Masyarakat hukum adat (MHA) sejatinya lebih dulu ada di tanah air sebelum terbentuk pemerintah republik Indonesia. Pasal 18B ayat (2) UUD 1945 memandatkan negara mengakui dan menghormati kesatuan-kesatuan MHA beserta hak-hak tradisionalnya sepanjang masih hidup dan sesuai dengan perkembangan masyarakat dan prinsip negara kesatuan republik Indonesia yang diatur dalam UU.
Sayangnya, sampai sekarang pemerintah dan DPR belum berhasil menuntaskan pembahasan Rancangan Undang-Undang (RUU) tentang Masyarakat Hukum Adat. Padahal payung hukum itu penting sebagai acuan kebijakan terhadap MHA di Indonesia.
Guru besar Fakultas Hukum Universitas Islam Indonesia (FH-UII), Prof Syamsudin sejak awal mengkritik penggunaan frasa ‘mengakui’ dan ‘menghormati’ sebagaimana Pasal 18B ayat (2) UUD 1945. Ketentuan itu lahir dari desakan masyarakat sipil yang tergabung dalam Aliansi Masyarakat Adat Nusantara (AMAN) pada era reformasi 1998.
“Kalau cuma ‘mengakui’ dan ‘menghormati’ itu untuk apa?. Ini konsepnya tidak pas, yang penting itu ‘Melindungi’ sehingga in line alinea keempat pembukaan UUD,” katanya dalam diskusi yang diunggah di kanal video daring FH-UII, Kamis (28/03/2024) pekan kemarin.
Baca juga:
- Ini Alasan Pentingnya RUU Masyarakat Hukum Adat
- Penyebab RUU Masyarakat Hukum Adat Mangkrak di DPR
- Beragam Alasan Mendorong Berlakunya RUU Masyarakat Hukum Adat
Frasa ‘melindungi’ menurut Prof Syamsudin lebih tepat untuk MHA karena mereka sudah ada sebelum Indonesia merdeka. Sementara konsep ‘mengakui’ atau pengakuan merupakan ide kolonial Belanda ketika berkuasa di Indonesia.

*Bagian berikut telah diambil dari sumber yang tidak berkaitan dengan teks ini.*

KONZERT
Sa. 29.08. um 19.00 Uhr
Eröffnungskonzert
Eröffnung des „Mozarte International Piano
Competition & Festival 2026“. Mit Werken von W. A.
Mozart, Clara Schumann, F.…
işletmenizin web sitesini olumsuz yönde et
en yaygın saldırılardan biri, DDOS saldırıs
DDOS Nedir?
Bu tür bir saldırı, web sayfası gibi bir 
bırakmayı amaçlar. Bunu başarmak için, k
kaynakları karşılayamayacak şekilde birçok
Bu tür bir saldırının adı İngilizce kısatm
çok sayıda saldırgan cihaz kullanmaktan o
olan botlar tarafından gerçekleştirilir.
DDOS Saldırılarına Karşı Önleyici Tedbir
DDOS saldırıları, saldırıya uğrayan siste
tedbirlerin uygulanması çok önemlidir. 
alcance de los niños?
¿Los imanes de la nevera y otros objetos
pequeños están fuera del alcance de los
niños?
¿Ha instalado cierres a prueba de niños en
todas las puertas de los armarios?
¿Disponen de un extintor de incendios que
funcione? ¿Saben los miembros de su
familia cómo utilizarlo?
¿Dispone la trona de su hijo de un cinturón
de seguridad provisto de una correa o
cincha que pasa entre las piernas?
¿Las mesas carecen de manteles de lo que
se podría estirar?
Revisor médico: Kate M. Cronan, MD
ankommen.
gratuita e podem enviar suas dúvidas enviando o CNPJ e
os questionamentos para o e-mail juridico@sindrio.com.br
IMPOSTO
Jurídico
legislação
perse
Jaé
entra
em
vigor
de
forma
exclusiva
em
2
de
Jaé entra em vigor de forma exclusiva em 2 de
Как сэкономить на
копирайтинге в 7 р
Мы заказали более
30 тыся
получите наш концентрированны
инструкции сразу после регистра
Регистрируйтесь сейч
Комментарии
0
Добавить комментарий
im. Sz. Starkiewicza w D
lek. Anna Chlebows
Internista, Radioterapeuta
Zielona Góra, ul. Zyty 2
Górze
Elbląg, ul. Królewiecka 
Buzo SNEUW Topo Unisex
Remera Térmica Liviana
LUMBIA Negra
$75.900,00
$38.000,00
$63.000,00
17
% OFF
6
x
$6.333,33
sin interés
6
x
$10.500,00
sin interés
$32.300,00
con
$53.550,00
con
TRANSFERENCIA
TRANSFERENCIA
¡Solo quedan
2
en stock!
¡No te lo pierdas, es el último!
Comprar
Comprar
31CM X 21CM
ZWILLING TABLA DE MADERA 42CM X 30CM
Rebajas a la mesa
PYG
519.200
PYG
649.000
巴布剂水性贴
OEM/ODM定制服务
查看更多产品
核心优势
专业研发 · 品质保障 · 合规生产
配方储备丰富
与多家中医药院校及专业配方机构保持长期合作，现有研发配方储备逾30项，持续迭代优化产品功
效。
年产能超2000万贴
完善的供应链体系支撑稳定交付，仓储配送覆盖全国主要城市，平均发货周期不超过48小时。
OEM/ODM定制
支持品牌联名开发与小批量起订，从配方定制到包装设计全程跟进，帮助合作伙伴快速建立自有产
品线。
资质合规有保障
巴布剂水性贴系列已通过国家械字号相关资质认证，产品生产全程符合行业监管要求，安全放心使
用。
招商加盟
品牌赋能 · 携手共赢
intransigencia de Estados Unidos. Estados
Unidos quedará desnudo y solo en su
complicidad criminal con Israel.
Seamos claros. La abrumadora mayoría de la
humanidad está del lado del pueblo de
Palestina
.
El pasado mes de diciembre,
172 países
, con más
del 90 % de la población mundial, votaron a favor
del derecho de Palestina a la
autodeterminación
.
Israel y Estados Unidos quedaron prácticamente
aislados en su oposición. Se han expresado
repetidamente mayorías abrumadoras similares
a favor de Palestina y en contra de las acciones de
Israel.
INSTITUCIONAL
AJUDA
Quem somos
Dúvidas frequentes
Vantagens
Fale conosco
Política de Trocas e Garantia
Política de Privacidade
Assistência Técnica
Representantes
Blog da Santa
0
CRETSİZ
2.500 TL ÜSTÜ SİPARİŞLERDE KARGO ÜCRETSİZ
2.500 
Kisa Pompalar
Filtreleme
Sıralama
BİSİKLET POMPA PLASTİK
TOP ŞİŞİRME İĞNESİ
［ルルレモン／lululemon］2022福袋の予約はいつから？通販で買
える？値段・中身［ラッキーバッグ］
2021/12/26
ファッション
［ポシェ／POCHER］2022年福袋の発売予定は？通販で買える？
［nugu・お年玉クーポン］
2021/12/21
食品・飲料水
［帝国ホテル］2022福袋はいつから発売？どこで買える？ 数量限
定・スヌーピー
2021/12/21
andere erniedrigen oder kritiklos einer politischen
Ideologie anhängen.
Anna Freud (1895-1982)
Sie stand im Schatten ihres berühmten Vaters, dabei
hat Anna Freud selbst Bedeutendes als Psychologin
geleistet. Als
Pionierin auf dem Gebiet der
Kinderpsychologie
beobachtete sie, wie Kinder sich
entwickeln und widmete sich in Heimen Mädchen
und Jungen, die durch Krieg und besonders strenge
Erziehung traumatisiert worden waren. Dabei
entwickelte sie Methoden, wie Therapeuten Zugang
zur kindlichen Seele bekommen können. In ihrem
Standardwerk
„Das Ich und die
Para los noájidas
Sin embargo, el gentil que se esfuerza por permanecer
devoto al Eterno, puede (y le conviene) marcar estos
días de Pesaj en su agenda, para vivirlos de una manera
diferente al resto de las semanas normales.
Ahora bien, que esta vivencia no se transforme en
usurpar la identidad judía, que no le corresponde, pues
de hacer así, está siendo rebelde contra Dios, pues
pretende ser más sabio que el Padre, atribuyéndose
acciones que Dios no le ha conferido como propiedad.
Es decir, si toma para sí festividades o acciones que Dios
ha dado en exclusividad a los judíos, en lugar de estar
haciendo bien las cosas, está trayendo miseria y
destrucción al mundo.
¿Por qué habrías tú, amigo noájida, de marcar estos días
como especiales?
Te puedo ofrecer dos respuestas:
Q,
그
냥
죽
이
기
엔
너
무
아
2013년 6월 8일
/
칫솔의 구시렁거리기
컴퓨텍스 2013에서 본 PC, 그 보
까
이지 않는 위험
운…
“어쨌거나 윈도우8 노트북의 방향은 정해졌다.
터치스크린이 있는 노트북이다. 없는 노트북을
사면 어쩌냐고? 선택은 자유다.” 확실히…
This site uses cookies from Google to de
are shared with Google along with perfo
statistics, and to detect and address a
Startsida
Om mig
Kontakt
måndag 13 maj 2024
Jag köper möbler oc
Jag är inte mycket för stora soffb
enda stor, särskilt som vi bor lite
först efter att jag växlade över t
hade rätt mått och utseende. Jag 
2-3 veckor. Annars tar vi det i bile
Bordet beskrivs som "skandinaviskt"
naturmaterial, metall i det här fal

Yakni mengakui MHA sepanjang tidak bertentangan dengan hukum Belanda. Cara berpikir kolonial seperti itu tak perlu dipertahankan. Begitu halnya dengan RUU MHA, diharapkan tak lagi menggunakan istilah pengakuan tapi lebih pada perlindungan. “Jadi ini bahasa politis, kalau ‘melindungi’ kan ada konsekuensi hukumnya,” ujarnya.